— INPUT FOR THIS TASK —
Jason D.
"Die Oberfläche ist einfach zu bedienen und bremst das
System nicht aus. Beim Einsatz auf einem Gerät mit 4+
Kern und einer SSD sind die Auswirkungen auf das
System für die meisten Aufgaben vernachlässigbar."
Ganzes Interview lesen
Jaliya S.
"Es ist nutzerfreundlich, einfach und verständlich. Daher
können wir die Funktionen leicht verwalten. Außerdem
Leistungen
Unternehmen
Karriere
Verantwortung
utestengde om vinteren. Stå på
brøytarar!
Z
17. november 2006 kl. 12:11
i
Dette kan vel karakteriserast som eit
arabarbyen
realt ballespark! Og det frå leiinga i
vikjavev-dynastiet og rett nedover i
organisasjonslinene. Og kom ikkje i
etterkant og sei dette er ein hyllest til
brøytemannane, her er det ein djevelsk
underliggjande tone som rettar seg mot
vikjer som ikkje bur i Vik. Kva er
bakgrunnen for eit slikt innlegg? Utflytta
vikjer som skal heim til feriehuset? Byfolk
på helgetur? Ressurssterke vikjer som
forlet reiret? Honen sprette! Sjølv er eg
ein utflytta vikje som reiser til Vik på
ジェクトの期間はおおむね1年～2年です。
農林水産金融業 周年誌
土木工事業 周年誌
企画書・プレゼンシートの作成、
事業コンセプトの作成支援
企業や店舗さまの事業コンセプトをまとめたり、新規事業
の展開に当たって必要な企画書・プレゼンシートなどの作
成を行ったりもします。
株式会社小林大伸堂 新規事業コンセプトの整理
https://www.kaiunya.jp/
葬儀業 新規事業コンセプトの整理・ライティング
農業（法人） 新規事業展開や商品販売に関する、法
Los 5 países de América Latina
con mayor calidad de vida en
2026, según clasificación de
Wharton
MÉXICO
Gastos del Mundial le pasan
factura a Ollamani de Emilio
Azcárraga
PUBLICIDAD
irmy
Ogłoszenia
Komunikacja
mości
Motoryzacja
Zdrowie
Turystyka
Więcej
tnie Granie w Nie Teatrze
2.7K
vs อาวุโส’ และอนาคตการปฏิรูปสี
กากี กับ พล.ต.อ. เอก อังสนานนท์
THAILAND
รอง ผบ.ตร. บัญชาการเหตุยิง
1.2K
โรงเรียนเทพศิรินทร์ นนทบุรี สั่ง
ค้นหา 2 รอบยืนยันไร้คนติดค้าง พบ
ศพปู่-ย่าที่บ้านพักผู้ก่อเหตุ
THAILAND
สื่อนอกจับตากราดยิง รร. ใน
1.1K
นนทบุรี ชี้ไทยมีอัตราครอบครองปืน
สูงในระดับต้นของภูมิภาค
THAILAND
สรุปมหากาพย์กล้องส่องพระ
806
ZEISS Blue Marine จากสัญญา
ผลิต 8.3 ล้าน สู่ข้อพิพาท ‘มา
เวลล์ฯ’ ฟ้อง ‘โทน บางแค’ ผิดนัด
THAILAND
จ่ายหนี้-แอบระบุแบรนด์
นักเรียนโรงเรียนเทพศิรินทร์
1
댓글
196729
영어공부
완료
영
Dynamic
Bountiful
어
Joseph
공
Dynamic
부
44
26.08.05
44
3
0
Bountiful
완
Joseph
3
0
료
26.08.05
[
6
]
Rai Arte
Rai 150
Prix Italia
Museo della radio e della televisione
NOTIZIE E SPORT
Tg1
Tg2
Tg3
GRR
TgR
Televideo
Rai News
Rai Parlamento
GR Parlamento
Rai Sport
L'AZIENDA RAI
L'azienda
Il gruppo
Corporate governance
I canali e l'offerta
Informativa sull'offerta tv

— WORK TO BE COMPLETED —
Your task is to restate every record word for word.

— WRITTEN REPLY —
Jason D.
"Die Oberfläche ist einfach zu bedienen und bremst das
System nicht aus. Beim Einsatz auf einem Gerät mit 4+
Kern und einer SSD sind die Auswirkungen auf das
System für die meisten Aufgaben vernachlässigbar."
Ganzes Interview lesen
Jaliya S.
"Es ist nutzerfreundlich, einfach und verständlich. Daher
können wir die Funktionen leicht verwalten. Außerdem
Leistungen
Unternehmen
Karriere
Verantwortung
utestengde om vinteren. Stå på
brøytarar!
Z
17. november 2006 kl. 12:11
i
Dette kan vel karakteriserast som eit
arabarbyen
realt ballespark! Og det frå leiinga i
vikjavev-dynastiet og rett nedover i
organisasjonslinene. Og kom ikkje i
etterkant og sei dette er ein hyllest til
brøytemannane, her er det ein djevelsk
underliggjande tone som rettar seg mot
vikjer som ikkje bur i Vik. Kva er
bakgrunnen for eit slikt innlegg? Utflytta
vikjer som skal heim til feriehuset? Byfolk
på helgetur? Ressurssterke vikjer som
forlet reiret? Honen sprette! Sjølv er eg
ein utflytta vikje som reiser til Vik på
ジェクトの期間はおおむね1年～2年です。
農林水産金融業 周年誌
土木工事業 周年誌
企画書・プレゼンシートの作成、
事業コンセプトの作成支援
企業や店舗さまの事業コンセプトをまとめたり、新規事業
の展開に当たって必要な企画書・プレゼンシートなどの作
成を行ったりもします。
株式会社小林大伸堂 新規事業コンセプトの整理
https://www.kaiunya.jp/
葬儀業 新規事業コンセプトの整理・ライティング
農業（法人） 新規事業展開や商品販売に関する、法
Los 5 países de América Latina
con mayor calidad de vida en
2026, según clasificación de
Wharton
MÉXICO
Gastos del Mundial le pasan
factura a Ollamani de Emilio
Azcárraga
PUBLICIDAD
irmy
Ogłoszenia
Komunikacja
mości
Motoryzacja
Zdrowie
Turystyka
Więcej
tnie Granie w Nie Teatrze
2.7K
vs อาวุโส’ และอนาคตการปฏิรูปสี
กากี กับ พล.ต.อ. เอก อังสนานนท์
THAILAND
รอง ผบ.ตร. บัญชาการเหตุยิง
1.2K
โรงเรียนเทพศิรินทร์ นนทบุรี สั่ง
ค้นหา 2 รอบยืนยันไร้คนติดค้าง พบ
ศพปู่-ย่าที่บ้านพักผู้ก่อเหตุ
THAILAND
สื่อนอกจับตากราดยิง รร. ใน
1.1K
นนทบุรี ชี้ไทยมีอัตราครอบครองปืน
สูงในระดับต้นของภูมิภาค
THAILAND
สรุปมหากาพย์กล้องส่องพระ
806
ZEISS Blue Marine จากสัญญา
ผลิต 8.3 ล้าน สู่ข้อพิพาท ‘มา
เวลล์ฯ’ ฟ้อง ‘โทน บางแค’ ผิดนัด
THAILAND
จ่ายหนี้-แอบระบุแบรนด์
นักเรียนโรงเรียนเทพศิรินทร์
1
댓글
196729
영어공부
완료
영
Dynamic
Bountiful
어
Joseph
공
Dynamic
부
44
26.08.05
44
3
0
Bountiful
완
Joseph
3
0
료
26.08.05
[
6
]
Rai Arte
Rai 150
Prix Italia
Museo della radio e della televisione
NOTIZIE E SPORT
Tg1
Tg2
Tg3
GRR
TgR
Televideo
Rai News
Rai Parlamento
GR Parlamento
Rai Sport
L'AZIENDA RAI
L'azienda
Il gruppo
Corporate governance
I canali e l'offerta
Informativa sull'offerta tv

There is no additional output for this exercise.